The Yoga Sutra is a philosophical text existing on its own. Sutra, loosely meaning “a short aphorism,” describes the brevity of the piece as a whole. There are roughly 200 individual sutras throughout the Yoga Sutra compilation. The purpose of the Yoga Sutra is essentially a guide for an adherent to Yoga as a philosophical system. Here the author(s) known as Patanjali writes of ashtanga yoga, or the eight-limbed path that leads to its ultimate goal. Many modern yoga practitioners today use this eightfold discipline as a guide to their physical yoga practice rather than the intended meditative origins that involve siddhis or miracles. While ashtanga yoga is important, we as practitioners should not equate and reduce all of the Yoga Sutra to ashtanga yoga.
Yoga is used in both a theological and philosophical framework.

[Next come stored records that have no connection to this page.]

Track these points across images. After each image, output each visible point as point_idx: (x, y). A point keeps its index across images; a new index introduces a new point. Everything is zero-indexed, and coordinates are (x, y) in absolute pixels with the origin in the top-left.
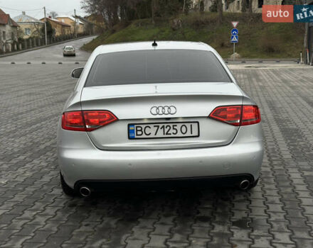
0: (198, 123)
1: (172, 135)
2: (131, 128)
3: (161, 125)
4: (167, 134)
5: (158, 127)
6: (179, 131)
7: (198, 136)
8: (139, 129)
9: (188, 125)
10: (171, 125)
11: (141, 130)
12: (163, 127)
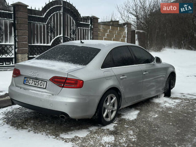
0: (47, 82)
1: (37, 86)
2: (25, 79)
3: (34, 80)
4: (35, 85)
5: (33, 80)
6: (39, 84)
7: (45, 88)
8: (27, 80)
9: (43, 82)
10: (37, 81)
11: (28, 81)
12: (35, 81)
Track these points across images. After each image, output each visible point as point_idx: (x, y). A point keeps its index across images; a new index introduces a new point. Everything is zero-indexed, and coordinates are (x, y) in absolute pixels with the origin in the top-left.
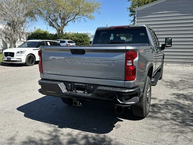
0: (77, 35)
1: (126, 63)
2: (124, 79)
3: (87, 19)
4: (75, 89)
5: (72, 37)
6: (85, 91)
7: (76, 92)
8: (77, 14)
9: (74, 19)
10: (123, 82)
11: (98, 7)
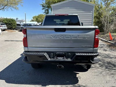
0: (7, 19)
1: (95, 36)
2: (93, 47)
3: (13, 9)
4: (56, 57)
5: (3, 21)
6: (64, 57)
7: (57, 58)
8: (6, 5)
9: (3, 8)
10: (92, 49)
11: (21, 2)
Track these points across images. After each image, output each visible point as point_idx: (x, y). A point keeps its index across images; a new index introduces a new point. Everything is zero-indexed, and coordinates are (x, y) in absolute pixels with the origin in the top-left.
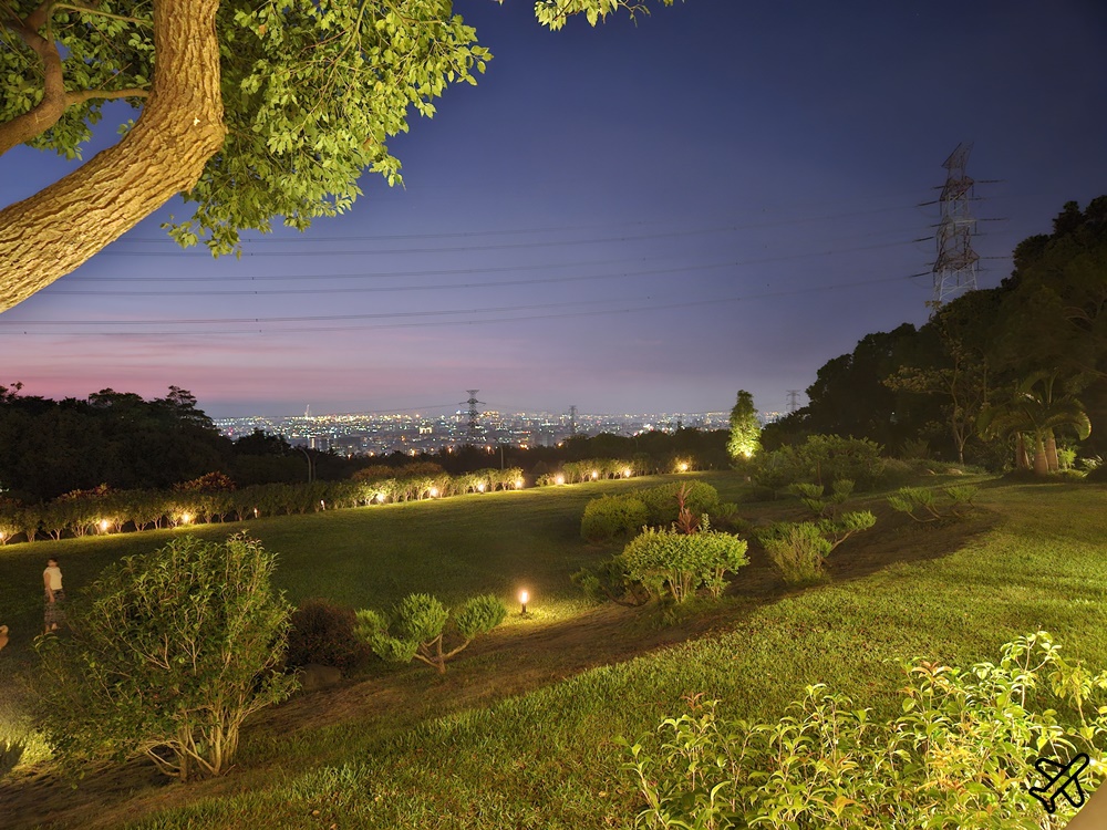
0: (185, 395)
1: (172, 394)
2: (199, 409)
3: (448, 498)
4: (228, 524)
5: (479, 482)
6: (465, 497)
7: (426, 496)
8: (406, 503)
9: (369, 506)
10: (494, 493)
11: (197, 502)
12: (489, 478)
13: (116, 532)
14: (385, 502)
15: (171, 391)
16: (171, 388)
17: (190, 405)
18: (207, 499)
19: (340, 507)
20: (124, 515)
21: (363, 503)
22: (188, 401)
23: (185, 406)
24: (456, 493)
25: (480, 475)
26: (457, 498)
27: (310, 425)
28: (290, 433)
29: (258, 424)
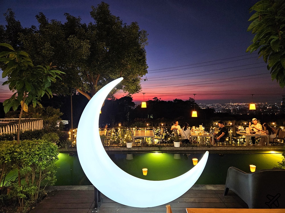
2: (195, 102)
15: (190, 98)
22: (193, 101)
27: (231, 105)
28: (226, 108)
29: (218, 105)
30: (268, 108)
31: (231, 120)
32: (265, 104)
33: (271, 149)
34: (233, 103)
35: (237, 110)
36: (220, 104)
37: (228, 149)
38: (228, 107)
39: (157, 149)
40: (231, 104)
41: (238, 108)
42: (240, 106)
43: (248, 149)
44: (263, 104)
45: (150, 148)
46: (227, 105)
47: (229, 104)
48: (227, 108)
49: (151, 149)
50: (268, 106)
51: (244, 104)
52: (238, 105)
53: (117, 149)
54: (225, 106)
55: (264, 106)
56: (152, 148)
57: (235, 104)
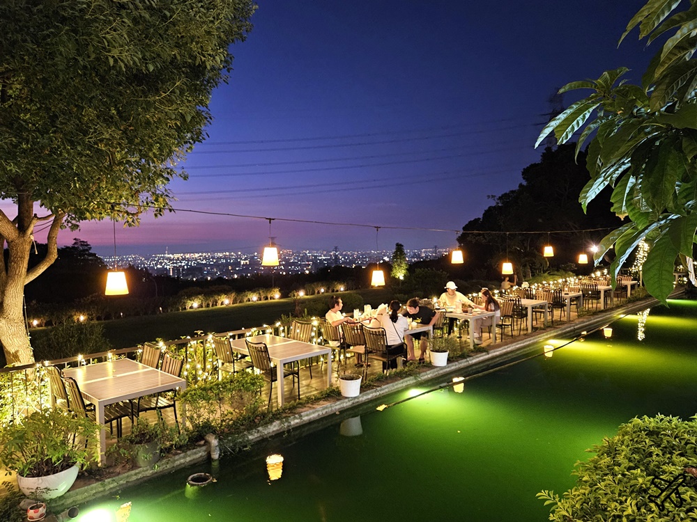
0: (84, 244)
1: (75, 243)
2: (93, 252)
3: (235, 305)
4: (107, 321)
5: (254, 296)
6: (246, 303)
7: (222, 304)
8: (211, 308)
9: (188, 310)
10: (263, 301)
11: (88, 310)
12: (260, 293)
13: (42, 326)
14: (198, 308)
15: (75, 241)
16: (75, 239)
17: (87, 250)
18: (94, 308)
19: (171, 311)
20: (46, 317)
21: (185, 309)
22: (86, 248)
23: (84, 250)
24: (240, 302)
25: (254, 292)
26: (241, 304)
27: (170, 259)
28: (156, 264)
29: (135, 259)
30: (242, 263)
31: (226, 292)
32: (237, 255)
34: (172, 254)
35: (183, 270)
36: (142, 255)
38: (161, 263)
40: (167, 255)
41: (183, 264)
42: (188, 260)
44: (232, 256)
46: (159, 260)
48: (159, 266)
50: (241, 259)
51: (196, 256)
52: (184, 259)
53: (324, 412)
54: (155, 260)
55: (236, 259)
57: (176, 256)
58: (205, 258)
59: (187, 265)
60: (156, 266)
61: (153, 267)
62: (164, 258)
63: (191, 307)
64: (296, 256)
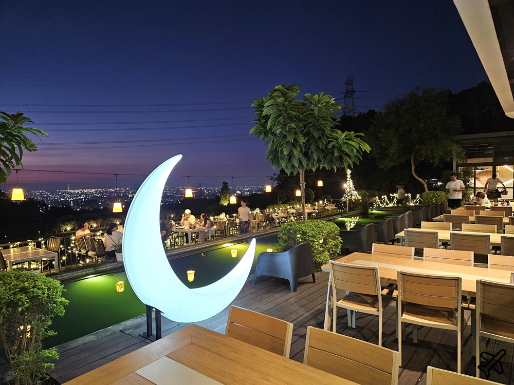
9: (63, 232)
12: (122, 219)
14: (72, 230)
19: (49, 233)
21: (60, 231)
25: (118, 218)
27: (71, 193)
28: (60, 198)
29: (41, 194)
30: (130, 196)
31: (95, 219)
32: (126, 190)
33: (225, 242)
34: (73, 190)
35: (82, 202)
36: (47, 191)
37: (187, 250)
38: (64, 197)
39: (91, 270)
40: (69, 191)
41: (82, 197)
42: (86, 194)
43: (206, 246)
44: (122, 190)
45: (77, 273)
46: (62, 194)
47: (66, 192)
48: (62, 199)
49: (79, 273)
51: (93, 191)
52: (83, 193)
54: (59, 195)
55: (125, 193)
56: (82, 272)
57: (77, 191)
58: (100, 193)
59: (85, 198)
60: (60, 199)
61: (57, 200)
62: (66, 193)
63: (66, 230)
64: (171, 190)
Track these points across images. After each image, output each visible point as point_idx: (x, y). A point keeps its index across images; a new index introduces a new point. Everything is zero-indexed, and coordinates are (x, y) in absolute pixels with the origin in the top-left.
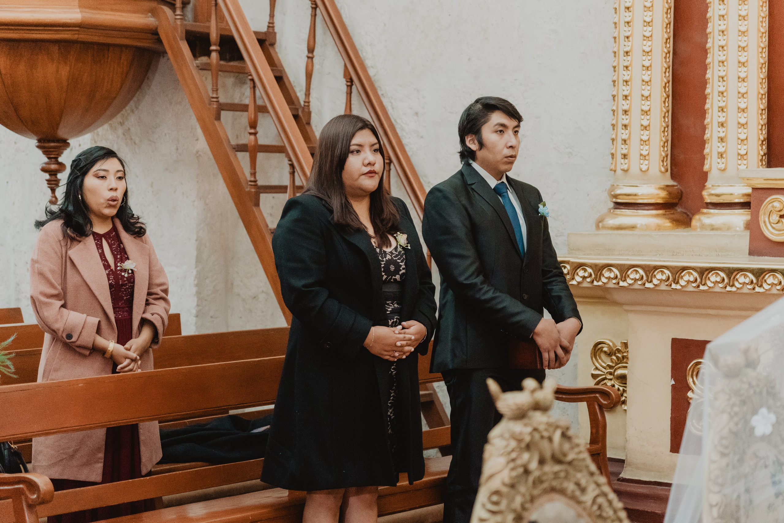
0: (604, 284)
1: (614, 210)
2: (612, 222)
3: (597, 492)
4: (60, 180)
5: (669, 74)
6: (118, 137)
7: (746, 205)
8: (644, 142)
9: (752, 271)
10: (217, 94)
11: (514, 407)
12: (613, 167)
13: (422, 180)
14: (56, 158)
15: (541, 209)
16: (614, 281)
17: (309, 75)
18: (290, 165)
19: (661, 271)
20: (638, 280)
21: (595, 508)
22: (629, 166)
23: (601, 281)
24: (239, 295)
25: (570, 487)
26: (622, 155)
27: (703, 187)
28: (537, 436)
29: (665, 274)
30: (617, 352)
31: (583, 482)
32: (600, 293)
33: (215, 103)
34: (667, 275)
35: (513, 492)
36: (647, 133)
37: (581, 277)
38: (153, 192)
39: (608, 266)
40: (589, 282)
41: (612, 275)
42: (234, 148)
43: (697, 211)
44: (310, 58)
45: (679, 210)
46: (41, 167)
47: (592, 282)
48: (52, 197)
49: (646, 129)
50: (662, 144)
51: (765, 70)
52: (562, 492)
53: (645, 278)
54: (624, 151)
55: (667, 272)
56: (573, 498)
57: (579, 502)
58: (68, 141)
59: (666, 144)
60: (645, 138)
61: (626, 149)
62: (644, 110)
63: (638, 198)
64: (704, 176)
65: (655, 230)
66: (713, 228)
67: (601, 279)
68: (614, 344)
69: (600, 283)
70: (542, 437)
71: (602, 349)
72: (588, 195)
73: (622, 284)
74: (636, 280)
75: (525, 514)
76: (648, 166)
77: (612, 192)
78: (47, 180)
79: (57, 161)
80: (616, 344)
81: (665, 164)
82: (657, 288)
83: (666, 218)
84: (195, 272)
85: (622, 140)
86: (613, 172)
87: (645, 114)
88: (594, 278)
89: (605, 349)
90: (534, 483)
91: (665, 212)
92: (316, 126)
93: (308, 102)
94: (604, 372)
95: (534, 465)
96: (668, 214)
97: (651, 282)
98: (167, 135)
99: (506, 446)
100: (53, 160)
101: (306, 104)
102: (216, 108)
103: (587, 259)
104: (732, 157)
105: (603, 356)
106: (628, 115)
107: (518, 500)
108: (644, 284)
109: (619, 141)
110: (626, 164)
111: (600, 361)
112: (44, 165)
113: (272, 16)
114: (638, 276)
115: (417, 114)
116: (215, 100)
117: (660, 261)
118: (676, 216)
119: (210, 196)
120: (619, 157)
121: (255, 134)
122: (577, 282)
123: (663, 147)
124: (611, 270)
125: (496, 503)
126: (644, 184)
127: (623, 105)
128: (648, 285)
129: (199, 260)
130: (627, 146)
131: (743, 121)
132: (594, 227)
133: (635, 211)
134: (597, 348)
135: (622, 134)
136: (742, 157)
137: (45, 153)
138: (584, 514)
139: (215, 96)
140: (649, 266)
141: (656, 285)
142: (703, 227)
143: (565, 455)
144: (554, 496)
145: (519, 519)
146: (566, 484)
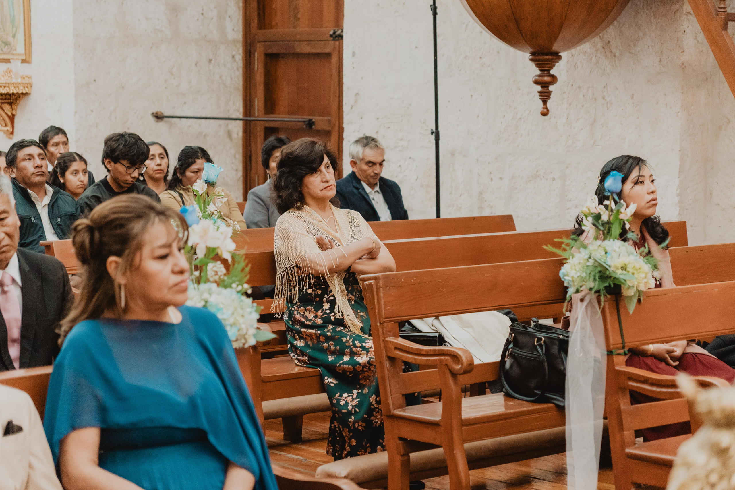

The elements and descriptions of the eightfold path in the Yoga Sutra, mentioned previously, surface in the Bhagavad Gita like hidden gems in the rough. The eightfold path consists of the yamas (ethical restraints), niyamas (self-restraints), asana (posture/seat), pranayama (breath work), pratyahara (sense withdrawal), dharana (concentration), dhyana (meditation), and samadhi (enlightenment). The five yamas are ahimsa (non-harming), satya (truth), asteya (non-stealing), brahmacharya (chastity/celibacy), and aparigraha (non-attachment); and the five niyamas are saucha (purity), santosha (contentment), tapas (austerity/heated discipline), svadhyaya (self-study), and ishvara-pranidhana (surrender or dedication to the Divine). All of the eight limbs of ashtanga yoga are represented in some capacity between the third and sixth discourse of the Bhagavad Gita. See chart below:
While this chart is based on the English translations of both the Bhagavad Gita and the Yoga Sutra, their parallels are inescapable. This simple demonstration of analogous translations once again depicts the similarities between the yoga as a practice and Yoga as a philosophical system.
A clear and concise definition of yoga may never fully exist, yet this does not discourage the curious to dive deeper. The various definitions, translations, and understandings do not deter the greater global influence of yoga as a timeless system or practice. The earliest and, in my opinion, most elaborate amplification of yoga settles within the Bhagavad Gita and the Yoga Sutra. Placing these two in conversation with each other creates a vastly dynamic—and often frustratingly elastic—working definition of yoga for the past and present. These two texts have continuous, maximum potential for yogis, yoga practitioners, and inquisitives. The differences and similarities are like puzzle pieces within personal dharma, fitting comfortably in one and awkward in another. As Bryant put it so succinctly, the Yoga Sutra is for forest dwellers detached from society and the Bhagavad Gita is for the day-to-day, 9-to-5. The two texts are infinitely malleable and fiercely transformative for individuals beyond religious, theological, and philosophical restraints regardless of the multitude of inquiries and assumptions. This may prompt us not to ask “what is yoga?” but rather “what is yoga to me?”